4. The learned District Judge has referred to certain observations contained in Muthuswami Pillai v. Chidambaram Chetti (1874) 7 M.H.C.R. 356 but in our opinion they are of no assistance. That decision lays down that the forum of the appeal is determined by the value of the suit. Some guidance in this matter can be had from the Judgment of Kania, J., as he then was in Rustomjee Sorabji v. Mahadev Chintaman I.L.R. (1940) Bom. 633. Though the first of the points decided by the learned Judge is, in our opinion, somewhat doubtful with regard to the second point we are in agreement with him. What happened in that case was that a suit in the Bombay High Court was filed in which the subject-matter exceeded Rs. 5000. That suit was dismissed with costs which were awarded to the defendants. The decree for costs was transferred for execution to the Court of the second-class Subordinate Judge at Vadgaon and the decree-holder filed an application praying for the sale of the respondent's property situated within the jurisdiction of that Court. The property was duly advertised for sale and knocked down to one of the parties. Within thirty days of sale, the judgment-debtors filed an application to set aside the sale under Order 21, Rule 90, Civil Procedure Code, in the Court of the second-class Subordinate Judge, Vadgaon, on the ground that the second-class Subordinate Judge, Vadgaon, had no jurisdiction to sell the property and also on the ground of material irregularities. That application was allowed by the Subordinate Judge and when an appeal was preferred against that decision to the District Judge he confirmed the view of the Subordinate Judge as regards material irregularity and also that the purchaser was a benamidar of the degree-holder. When a second appeal was taken to the High Court, Kania, J., was of the opinion that the second-class Subordinate Judge at Vadgaon had no jurisdiction to try the suit filed in the High Court as the subject-matter was valued at over Rs. 5001 and accordingly the Judge had no jurisdiction to execute the decree in that suit and therefore the sale must be set aside on that ground. As regards the second point whether an appeal lay to the High Court and not to the District Court the learned Judge observed as follows:

The last contention that the appeal should have been made to the High Court and not to the District Court is unsound. The second-class Subordinate Judge purported to exercise jurisdiction over the matter. The validity of the order made by the Judge is disputed. The appeal under the circumstances would lie to the District Judge. It is no argument that because the District Judge holds that the second-class Subordinate Judge has no jurisdiction (as the subject-matter of the suit filed in the High Court was beyond his jurisdiction), the appeal should lie to the High Court. In my opinion the conclusion of the lower Court is correct.

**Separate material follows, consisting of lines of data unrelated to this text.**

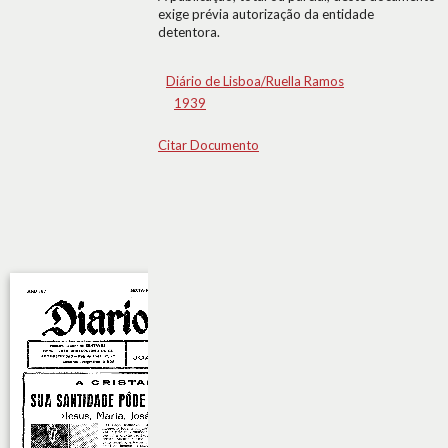
exige prévia autorização da entidade
detentora.
Diário de Lisboa/Ruella Ramos
1939
Citar Documento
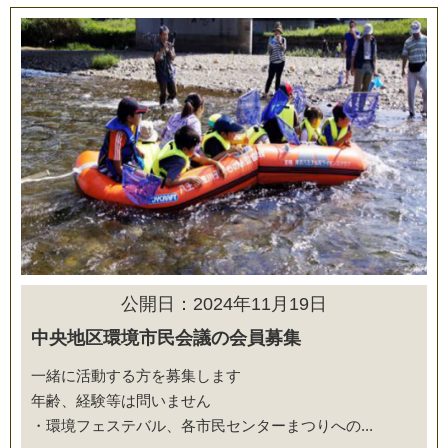
公開日：2024年11月19日
中央地区環境市民会議の会員募集
一緒に活動する方を募集します
年齢、経験等は問いません
・環境フェステバル、各市民センターまつりへの...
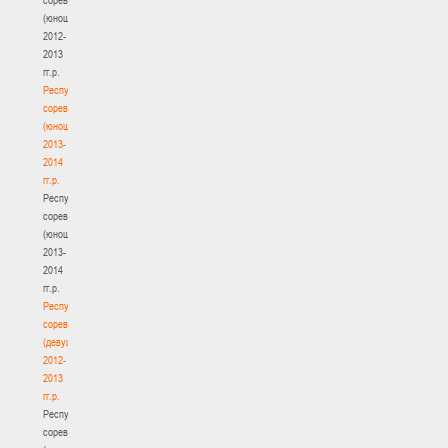
(юноши)
2012-
2013
гг.р.
Республиканские
соревнования
(юноши)
2013-
2014
гг.р.
Республиканские
соревнования
(юноши)
2013-
2014
гг.р.
Республиканские
соревнования
(девушки)
2012-
2013
гг.р.
Республиканские
соревнования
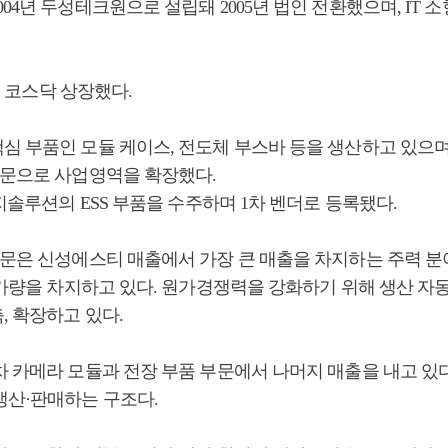
04년 두성테크원으로 설립돼 2005년 법인 전환했으며, IT
9일 코스닥 상장했다.
심 부품인 모듈 케이스, 전도체 부스바 등을 생산하고 있으며
부문으로 사업영역을 확장했다.
너지솔루션의 ESS 부품을 수주하며 1차 벤더로 등록됐다.
문은 신성에스티 매출에서 가장 큰 매출을 차지하는 주력 분야로
% 가량을 차지하고 있다. 원가경쟁력을 강화하기 위해 생산 
, 확장하고 있다.
 카메라 모듈과 전장 부품 부문에서 나머지 매출을 내고 있다
생산·판매하는 구조다.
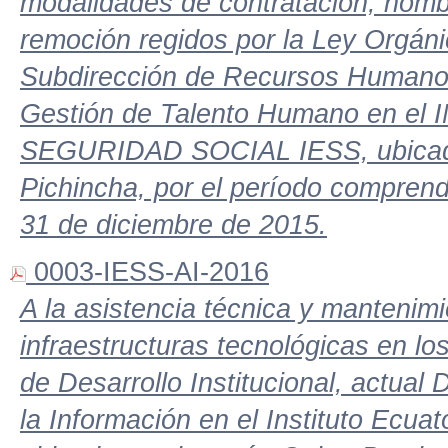
modalidades de contratación, nomb
remoción regidos por la Ley Orgánic
Subdirección de Recursos Humanos
Gestión de Talento Humano en 
SEGURIDAD SOCIAL IESS, ubicado/a
Pichincha, por el período comprend
31 de diciembre de 2015.
0003-IESS-AI-2016
A la asistencia técnica y mantenimi
infraestructuras tecnológicas en lo
de Desarrollo Institucional, actual
la Información en el Instituto Ecua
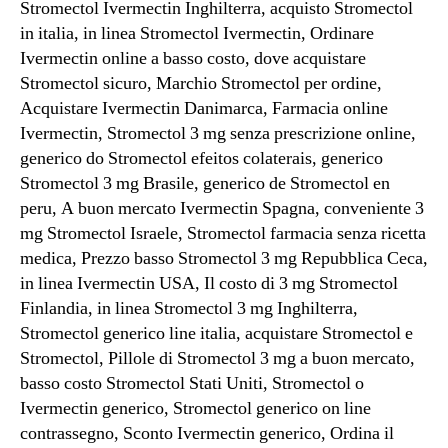
Stromectol Ivermectin Inghilterra, acquisto Stromectol
in italia, in linea Stromectol Ivermectin, Ordinare
Ivermectin online a basso costo, dove acquistare
Stromectol sicuro, Marchio Stromectol per ordine,
Acquistare Ivermectin Danimarca, Farmacia online
Ivermectin, Stromectol 3 mg senza prescrizione online,
generico do Stromectol efeitos colaterais, generico
Stromectol 3 mg Brasile, generico de Stromectol en
peru, A buon mercato Ivermectin Spagna, conveniente 3
mg Stromectol Israele, Stromectol farmacia senza ricetta
medica, Prezzo basso Stromectol 3 mg Repubblica Ceca,
in linea Ivermectin USA, Il costo di 3 mg Stromectol
Finlandia, in linea Stromectol 3 mg Inghilterra,
Stromectol generico line italia, acquistare Stromectol e
Stromectol, Pillole di Stromectol 3 mg a buon mercato,
basso costo Stromectol Stati Uniti, Stromectol o
Ivermectin generico, Stromectol generico on line
contrassegno, Sconto Ivermectin generico, Ordina il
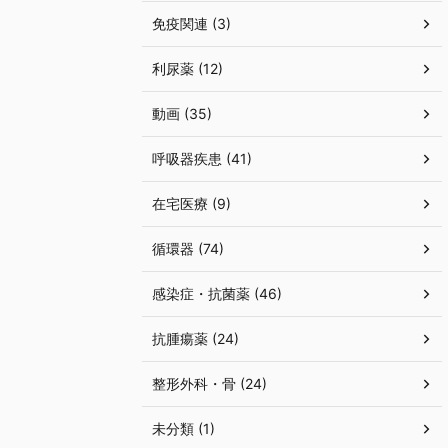
免疫関連 (3)
利尿薬 (12)
動画 (35)
呼吸器疾患 (41)
在宅医療 (9)
循環器 (74)
感染症・抗菌薬 (46)
抗腫瘍薬 (24)
整形外科・骨 (24)
未分類 (1)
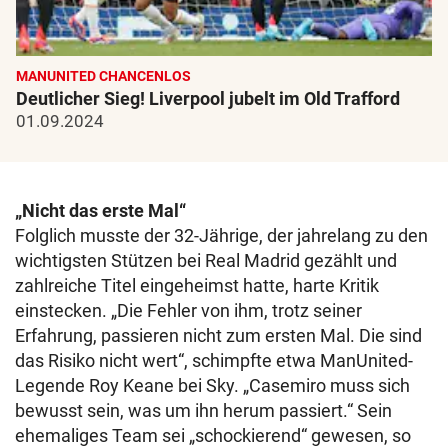
MANUNITED CHANCENLOS
Deutlicher Sieg! Liverpool jubelt im Old Trafford
01.09.2024
„Nicht das erste Mal“
Folglich musste der 32-Jährige, der jahrelang zu den
wichtigsten Stützen bei Real Madrid gezählt und
zahlreiche Titel eingeheimst hatte, harte Kritik
einstecken. „Die Fehler von ihm, trotz seiner
Erfahrung, passieren nicht zum ersten Mal. Die sind
das Risiko nicht wert“, schimpfte etwa ManUnited-
Legende Roy Keane bei Sky. „Casemiro muss sich
bewusst sein, was um ihn herum passiert.“ Sein
ehemaliges Team sei „schockierend“ gewesen, so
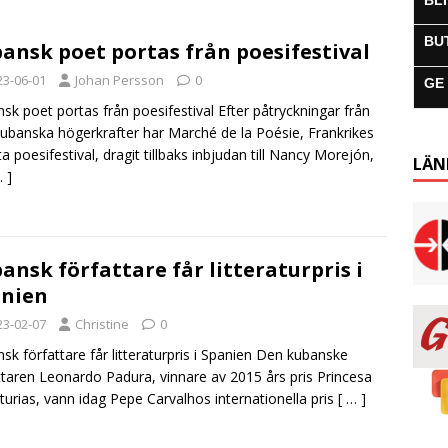
BL
BU
ansk poet portas från poesifestival
23-06-01
Johan Persson
0
GE
sk poet portas från poesifestival Efter påtryckningar från
kubanska högerkrafter har Marché de la Poésie, Frankrikes
ta poesifestival, dragit tillbaks inbjudan till Nancy Morejón,
LÄN
… ]
ansk författare får litteraturpris i
nien
23-02-07
Christine
0
sk författare får litteraturpris i Spanien Den kubanske
ttaren Leonardo Padura, vinnare av 2015 års pris Princesa
turias, vann idag Pepe Carvalhos internationella pris
[ … ]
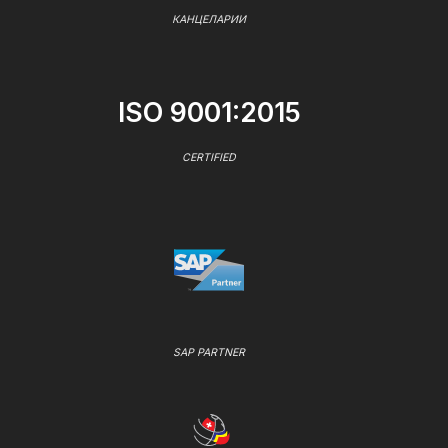
КАНЦЕЛАРИИ
ISO 9001:2015
CERTIFIED
SAP PARTNER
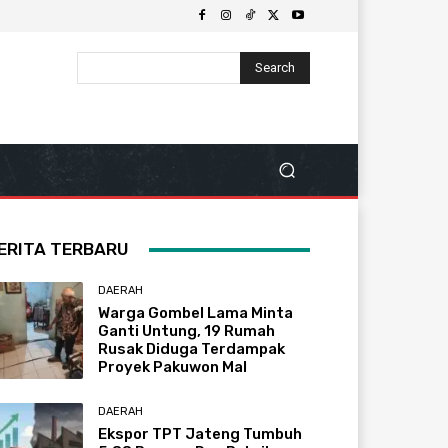
Search
ERITA TERBARU
DAERAH
Warga Gombel Lama Minta
Ganti Untung, 19 Rumah
Rusak Diduga Terdampak
Proyek Pakuwon Mal
DAERAH
Ekspor TPT Jateng Tumbuh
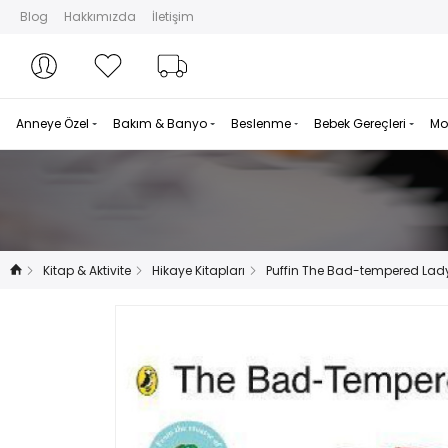
Blog
Hakkımızda
İletişim
Hesabım
Hesabım
Favorilerim
Sipariş Takibi
Anneye Özel
Bakım & Banyo
Beslenme
Bebek Gereçleri
Mo
Kitap & Aktivite
Hikaye Kitapları
Puffin The Bad-tempered Lad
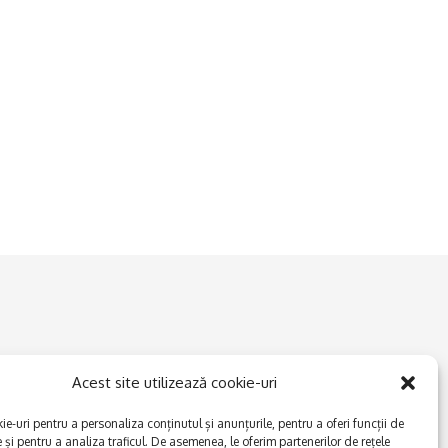
Acest site utilizează cookie-uri
e-uri pentru a personaliza conținutul și anunțurile, pentru a oferi funcții de
e și pentru a analiza traficul. De asemenea, le oferim partenerilor de rețele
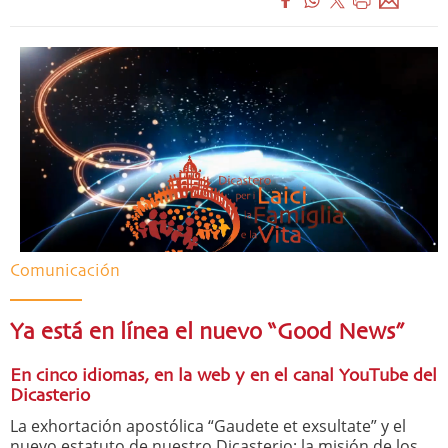
Comunicación
Ya está en línea el nuevo “Good News”
En cinco idiomas, en la web y en el canal YouTube del
Dicasterio
La exhortación apostólica “Gaudete et exsultate” y el
nuevo estatuto de nuestro Dicasterio; la misión de los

We are in agreement with the observations made by the learned Judge. Under the circumstances of the present case an appeal lay only to the District Judge and he is perfectly competent to entertain the appeal. The orders returning the memoranda of appeals are, therefore, set aside, and the District Judge is directed to receive the memoranda of appeals and dispose of them according to law. There will be no order as to costs. No orders are necessary in C.M.A. Nos. 739 of 1952 and 84 of 1954, in view of the fact that we have held in the other two C.M.A's. that an appeal against the order of the District Munsif lies only to the District Court and not to this Court.